We eventually discovered that Yossi didn’t always have access to those treasures. He was raised in a Kibbutz and, as Yossi described it, “God was ripped from my heart as a young child.” Within that socialist community, everyone worked to supply everyone with what they needed. In his case, Yossi observed people who were inclined to take all they needed, but who chose not to work. These “lazy ones” soured Yossi’s view of this lifestyle and unwittingly inspired his dedicated work ethic. Yossi celebrated the day his family was able to leave that place to fend for themselves with some autonomy. At the same time, Yossi remained community-minded. He’s keenly aware of the plight of Israel, its people and their neighbors both friendly and otherwise. Yossi also considers himself to be a secular Jew. Still, Yossi told us often, “You must pray for the people of Israel; for peace here.” I found this to be a curious request in light of his “secular” status. Yossi seemed to read my thoughts as he added, “You must do this. I don’t know how to pray, but you do.” I eventually discovered that nothing is farther from the truth.

Yossi carried his backpack everywhere. Among the items he needed for the day, Yossi carried musical instruments. Some days, Yossi sported his flute. Other days, he carried a tiny guitar-like instrument, perhaps a balalaika. At our first stop in Caesarea, we visited the complex constructed by King Herod more than two thousand years ago. It includes a hippodrome, the ideal setting for the first of many concerts with which Yossi gifted us. Yossi did this throughout our tour whenever the Spirit moved him –and I mean that literally! Yossi offered his most precious concert in Emmaus in the Crusader church there. He surprised me for my birthday with Schubert’s Ave Maria. I tried to sing along, but was so taken with this gesture that I could only listen. Yossi played with his eyes tightly closed as his music drifted heavenward. I knew then that Yossi prays, though perhaps he doesn’t see this.

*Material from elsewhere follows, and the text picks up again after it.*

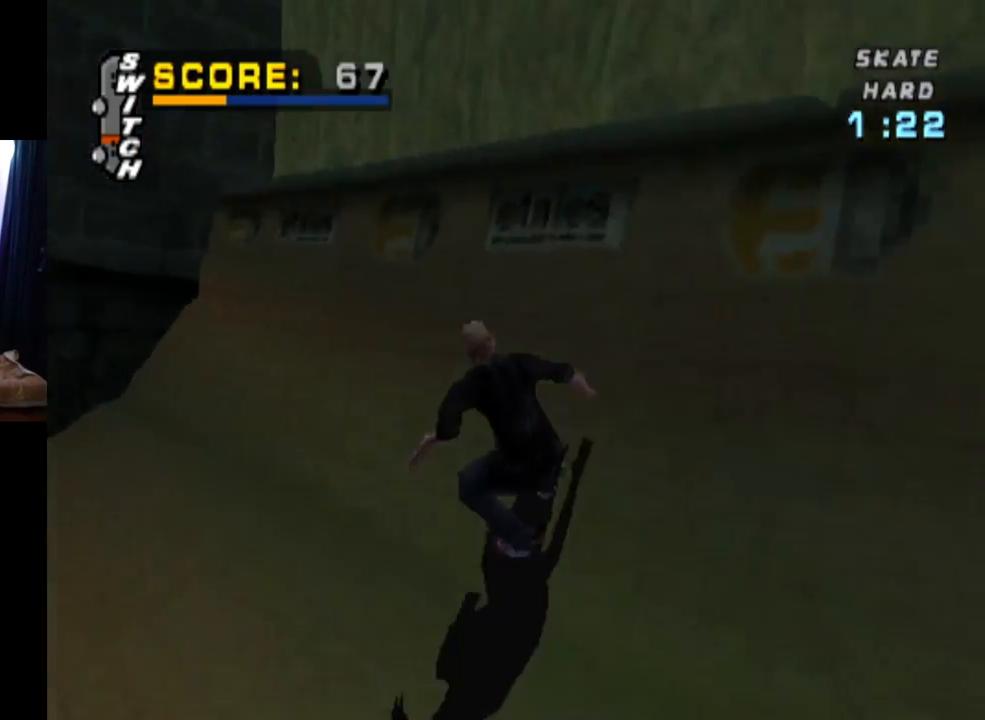
{"buttons": ["DPAD_UP"], "left_stick": "center", "right_stick": "center", "events": [[167, "CROSS", "up"], [167, "DPAD_UP", "down"]]}
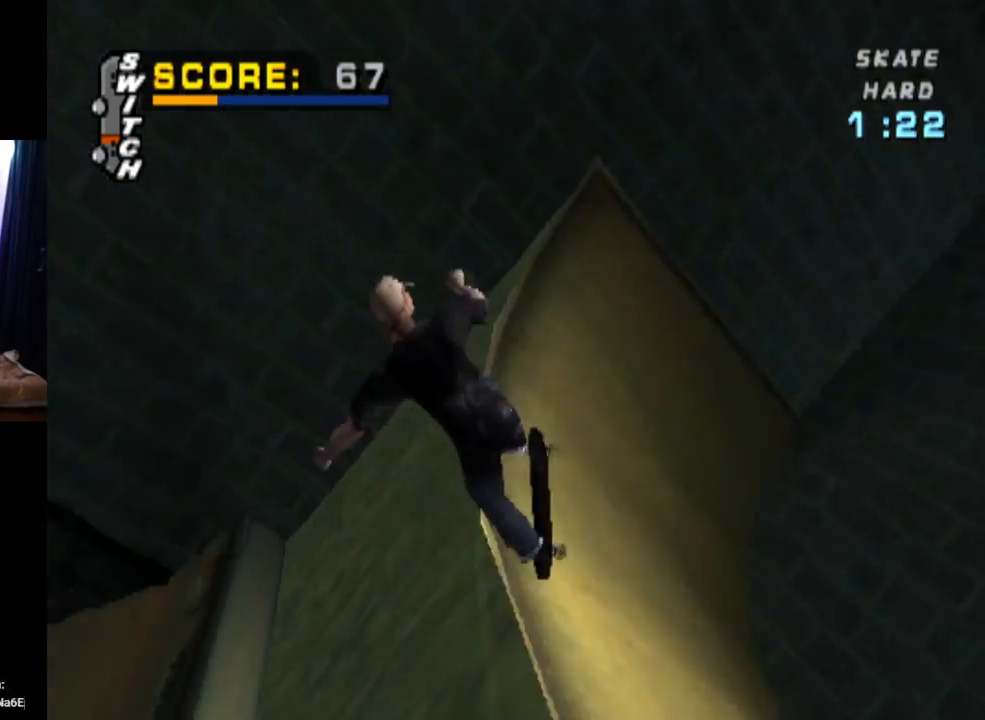
{"buttons": ["R2"], "left_stick": "center", "right_stick": "center", "events": [[67, "R2", "down"], [351, "DPAD_UP", "up"]]}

Whenever we visited a site associated with Jesus, Yossi pulled out his iPad and directed us to open our “books” to a given gospel. It didn’t matter that we had no bibles. Yossi read passages he’d chosen to bring us back to the Teacher who had changed everything for many of us, perhaps even Yossi. I began to wonder if our guide called himself a “secular” Jew because he didn’t want to be confused with “religious” Hasidic Jews. Yossi found them overbearing. In Yossi’s mind, they seem to have “blinded” themselves with rules and regulations. They’ve lost sight of their concern for all of God’s people because these rules have taken precedence over everything and everyone else. In Jerusalem, Yossi lead us to a Christian church where a small community of Messianic Jews worship. When he introduced the woman who would tell us about her fellow Jews who believe in Jesus, she turned to Yossi to insist that he could offer the same explanation effortlessly. Yossi only smiled as he urged her on.

John’s gospel (John 9:1-41) tells us that the man born blind was completely misunderstood by his neighbors and the temple authorities. They saw his parents as sinners who prompted God to impose this affliction on their son. In their eyes, this man deserved to suffer. Only Jesus looked through the man’s opaque eyes into a heart broken by a lifetime of misjudgment and isolation. It occurs to me that Jesus is doing the same for Yossi. Though he was robbed of seeing God until he was freed from that Kibbutz, something -or Someone- impels Yossi to open his eyes to the gifts God offers him today. Yossi read those scripture passages with the passion of a true believer. The things Yossi shared came from deep within his heart. Yossi inspired me as much as the places we visited in Israel, perhaps more so. In the end, it seems to me that Yossi is far closer to God than he lets on, so close that it’s impossible for him to hide this. In spite of Yossi’s once-impaired vision, God is hard at work within him, just as God is working within you and me.